Veteran NSSD trustee ousted by newcomer
By Frank Abderholden email@example.com November 7, 2012 7:46PM
Updated: December 9, 2012 7:20PM
Longtime North Shore Sanitary District board member Republican John Paxton of Winthrop Harbor has been ousted in his race with former NSSD employee, Democrat Preston Carter of Beach Park.
Carter surprised everyone by leading after all the precincts in Ward 1 were in, and then he stayed in the lead when the early voting and vote-by-mail tallies were added to the totals Tuesday night. He had 53 percent or 8,571 votes to Paxton’s 46.9 percent or 7,582 votes in the ward which includes Beach Park, Winthrop Harbor and Zion.
“It was pretty awesome. It was pretty good,” said Carter of the election. “I am gracious for the support I received from friends and the Democratic Party.” The mechanic worked for the NSSD for more than 34 years.

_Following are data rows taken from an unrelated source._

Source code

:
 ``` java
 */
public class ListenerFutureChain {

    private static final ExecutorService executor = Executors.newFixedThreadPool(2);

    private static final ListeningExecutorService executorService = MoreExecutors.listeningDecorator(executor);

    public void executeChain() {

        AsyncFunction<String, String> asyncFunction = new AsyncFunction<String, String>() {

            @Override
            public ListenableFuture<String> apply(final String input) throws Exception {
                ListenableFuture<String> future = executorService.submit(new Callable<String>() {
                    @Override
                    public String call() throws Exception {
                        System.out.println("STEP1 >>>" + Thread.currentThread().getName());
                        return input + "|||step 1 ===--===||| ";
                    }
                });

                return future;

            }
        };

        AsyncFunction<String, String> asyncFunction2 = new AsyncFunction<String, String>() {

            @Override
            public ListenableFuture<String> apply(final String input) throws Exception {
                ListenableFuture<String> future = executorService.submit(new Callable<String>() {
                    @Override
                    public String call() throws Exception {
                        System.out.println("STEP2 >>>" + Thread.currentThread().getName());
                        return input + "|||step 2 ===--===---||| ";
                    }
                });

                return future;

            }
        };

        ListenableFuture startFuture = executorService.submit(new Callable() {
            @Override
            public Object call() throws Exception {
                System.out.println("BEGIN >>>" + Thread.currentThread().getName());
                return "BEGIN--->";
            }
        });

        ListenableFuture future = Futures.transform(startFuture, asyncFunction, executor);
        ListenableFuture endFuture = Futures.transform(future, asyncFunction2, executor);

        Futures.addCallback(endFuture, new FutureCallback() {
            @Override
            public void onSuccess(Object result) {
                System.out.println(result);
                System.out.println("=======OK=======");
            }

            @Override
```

“The main thing was going out and talking to the people,” he said, noting that a wild game dinner at the First Baptist Church in Winthrop Harbor the weekend before the election allowed him to see hundreds of people as they stopped for the free feast at the church.
“People liked hearing what I was saying,” he said.
Carter criticized the board for purchasing a multi-million dollar sludge melter and dryer from Germany to process sanitary waste in Zion when a cheaper and better product could have been bought from a Texas company. He said the dryer is defective and created a toxic mercury and arsenic contamination problem at the Zion sludge plant. The glass aggregate from the process was supposed to be sold to mix with asphalt, but that has not happened yet.
Carter said administrative errors have wasted millions in taxpayer money.
Paxton ran on his record of 29 years, including a reduction in district user fees over the past 16 years. He has served as president three times and currently is the treasurer. Paxton was unopposed in the GOP primary.
When Carter takes office in December, Democrats will have control of the board. They haven’t controlled the board since 2004.
“It’s going to mean a lot,” he said, “It’s going to help out.”
“It was a tough battle, especially to win up in Winthrop Harbor and Zion. I’m both happy and gratified. There’s a lot of work to do and we all have to work together,” said Carter.